■ **Provided text**

- - - - -

Lake Placid 2 was released, to no fanfare I am aware of, in 2007.   I can't get the dang cover art to show up on my blog entry, so I'm serving up a nice screen capture instead... 
 
In the continuing tale of The Crocodiles of Aroostook County, Maine, John Schneider, of all people, is now sheriff -- and apparently he has never communicated in any way about the wildlife in Black Lake with Sheriff Keogh (played by Brendan Gleason in the first movie), who I assume was once his boss. The crocs appears to be more or less news to the hero of this movie.  Mrs. Bickerman (Betty White) has mysteriously disappeared, with all her livestock, from the little house by the lake.  At some point, Mrs. Bickerman's sister, "Crazy Sadie" Bickerman (Chloris Leachman), moved into the old place and is keeping it up.  At no point do they explain why a married woman and her unmarried sister have the same, fairly unusual last name -- unless Hector Cyr (played by Oliver Platt in the first movie) was righter than he knew about the pecadilloes of people from the woods of Maine.   
 
There are a lot more nekkid young adults in this movie, because come on, someone has to get eaten, right?  Otherwise, this is exactly the same movie as the first one.


This is the next, 2010, sequel.  And, yes, the Bickermans are back!  This time, a relative of Crazy Sadie's -- a treehugging type married to a citified realtor -- has come to check out the now-deserted homestead and see if they can sell it, despite a depressed market.  The first thing they do is bestow Sadie's stuffed toy crocodile on their red-headed misfit son...

- - - - -

■ **Extracted entries**
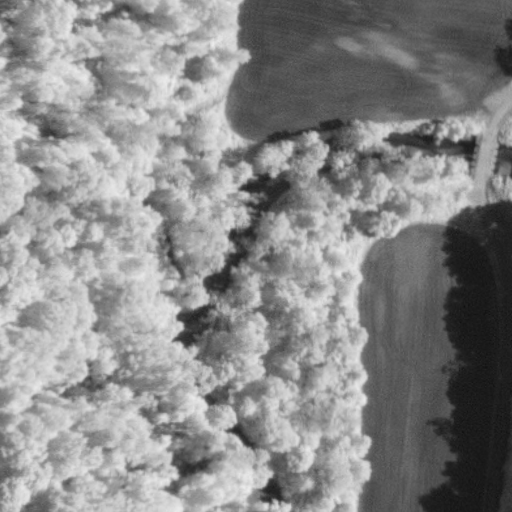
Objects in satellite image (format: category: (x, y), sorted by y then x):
road: (492, 127)
road: (489, 215)
road: (503, 428)
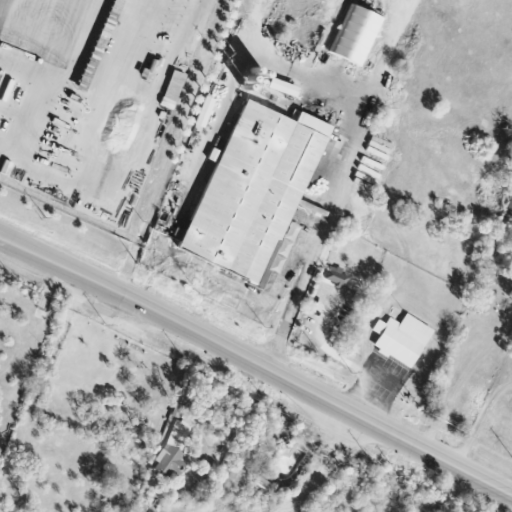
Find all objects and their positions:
building: (354, 36)
building: (171, 90)
building: (251, 192)
building: (509, 205)
building: (334, 277)
road: (292, 312)
building: (400, 339)
road: (256, 367)
road: (242, 417)
road: (479, 423)
building: (174, 447)
road: (326, 468)
building: (259, 484)
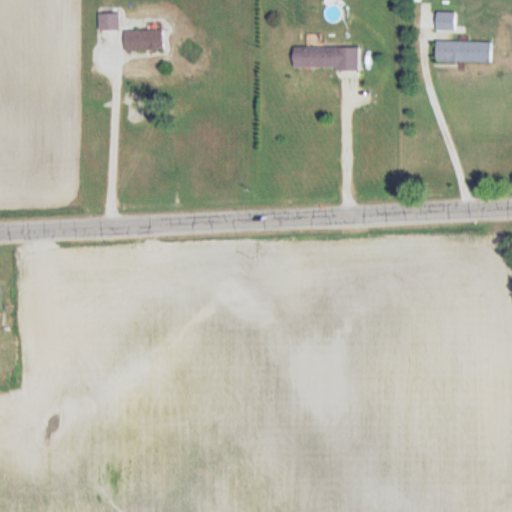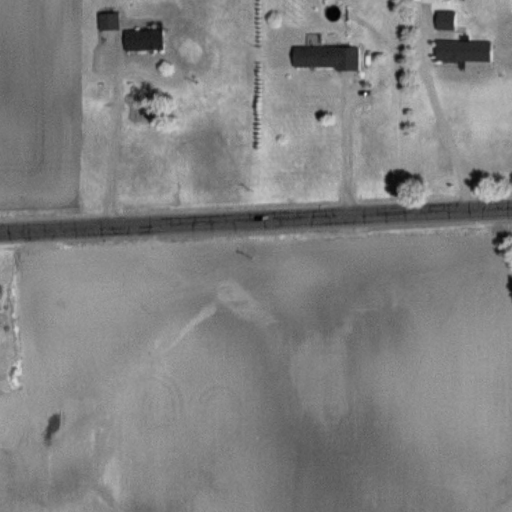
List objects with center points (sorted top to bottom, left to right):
building: (447, 21)
building: (110, 22)
building: (145, 41)
building: (465, 51)
building: (327, 58)
road: (446, 128)
road: (107, 137)
road: (348, 150)
road: (256, 218)
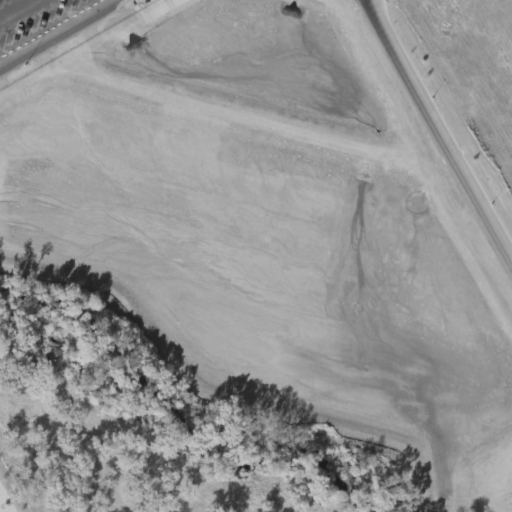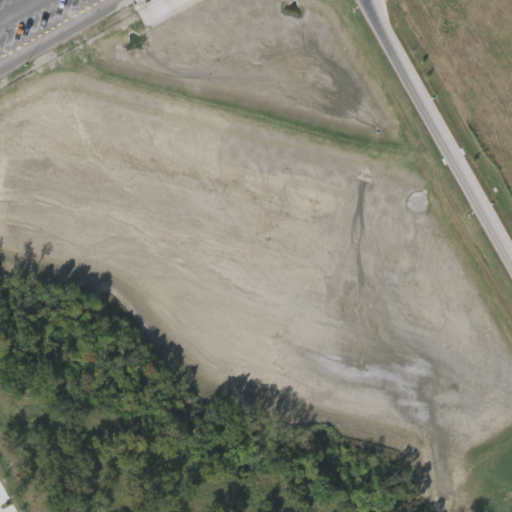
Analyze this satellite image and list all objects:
road: (16, 9)
road: (66, 38)
road: (437, 136)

- - - - -

Copy out the blog post about the Lake Placid sequels above word for word, from its first sentence to its last.

■ **Output below**
Lake Placid 2 was released, to no fanfare I am aware of, in 2007.   I can't get the dang cover art to show up on my blog entry, so I'm serving up a nice screen capture instead... 
 
In the continuing tale of The Crocodiles of Aroostook County, Maine, John Schneider, of all people, is now sheriff -- and apparently he has never communicated in any way about the wildlife in Black Lake with Sheriff Keogh (played by Brendan Gleason in the first movie), who I assume was once his boss. The crocs appears to be more or less news to the hero of this movie.  Mrs. Bickerman (Betty White) has mysteriously disappeared, with all her livestock, from the little house by the lake.  At some point, Mrs. Bickerman's sister, "Crazy Sadie" Bickerman (Chloris Leachman), moved into the old place and is keeping it up.  At no point do they explain why a married woman and her unmarried sister have the same, fairly unusual last name -- unless Hector Cyr (played by Oliver Platt in the first movie) was righter than he knew about the pecadilloes of people from the woods of Maine.   
 
There are a lot more nekkid young adults in this movie, because come on, someone has to get eaten, right?  Otherwise, this is exactly the same movie as the first one.


This is the next, 2010, sequel.  And, yes, the Bickermans are back!  This time, a relative of Crazy Sadie's -- a treehugging type married to a citified realtor -- has come to check out the now-deserted homestead and see if they can sell it, despite a depressed market.  The first thing they do is bestow Sadie's stuffed toy crocodile on their red-headed misfit son...